I’ve managed enough incidents in my time to know that any form of mitigation which is suggested by critics after an event like this which seems “simple” to implement is not - and that these “black swan” moments are extremely rare for that very reason - sometimes mitigations just aren’t possible and incidents like these can and will happen - and often due to the prioritisation of safety. It comes 1st above everything else, even financial, operational or reputational. As a business, you can recover financially and operationally from the aftermath of an incident but recovering reputationaly after a serious safety incident is much more difficult.

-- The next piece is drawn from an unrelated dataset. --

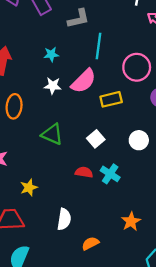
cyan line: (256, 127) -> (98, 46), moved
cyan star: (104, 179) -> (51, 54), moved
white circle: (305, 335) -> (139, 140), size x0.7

As I stated in a previous BLOG earlier this year reporting on the 999 outage, these systems, 99.99% of the time, enable an incredible amount of information to be distributed around it’s infrastructure, enabling a standard of service, be it routing emergency telephone calls or managing and controlling air traffic flow safely, that would not normally be possible. Advances in automation and processing power allow these tasks to function and be processed at far higher volumes than would be possible by controllers processing data manually.
This is reported to be the worst disruption to UK air traffic control in almost a decade however, let’s consider that for a moment.
Even if we take the last 10 years as a timeframe for analysis and we take the restriction in traffic flow to be down by 25% on the bank holiday Monday in question, for 3650 days we have enjoyed 25% more traffic to be processed every day than normally would be possible if traffic was being managed manually. On the day, 3,049 flights were due to depart UK airports and 3,054 were scheduled to arrive, according to further analysis by aviation analytics firm Cirium.
This equates to more than 540,000 seats on departing planes and 543,000 on arriving planes. This equates to an average of 177 seats per flight per departing aircraft.
Factor this advantage in to numbers on seats for airlines and this averages out at 44 extra passengers able to fly every day per flight, 1328 extra per month per flight, 16,151 extra per year per flight and 161,512 extra passengers per flight on average over the last 10 years.
Yes, the airlines pay for the offering and should expect a level of service and value for the fees paid however these volumes would not be possible without the technology in place running so consistently and reliably over the last decade.

Conclusion
Again, as always with an incident of this magnitude, there will be an independent review. The Civil Aviation Authority will be putting together a report in the coming days and weeks which will be reviewed to see whether there are lessons to learn for the future.
In the meantime "We understand the way the system didn't handle the data… the way it failed, if you like. So we have put in place, already, procedures to make sure if that happens again, we can resolve it very, very quickly” Martin Rolfe concluded.
This will be welcomed by airlines and passengers but while the scrutiny continues for now before it eventually and inevitably subsides, spare a thought for the fact that the system in place has not only enabled the processing of significantly greater volumes of passengers up until last week but that on Monday 28th August, when it did encounter a problem, safety was not compromised. Surely, that is the most important part of the story here.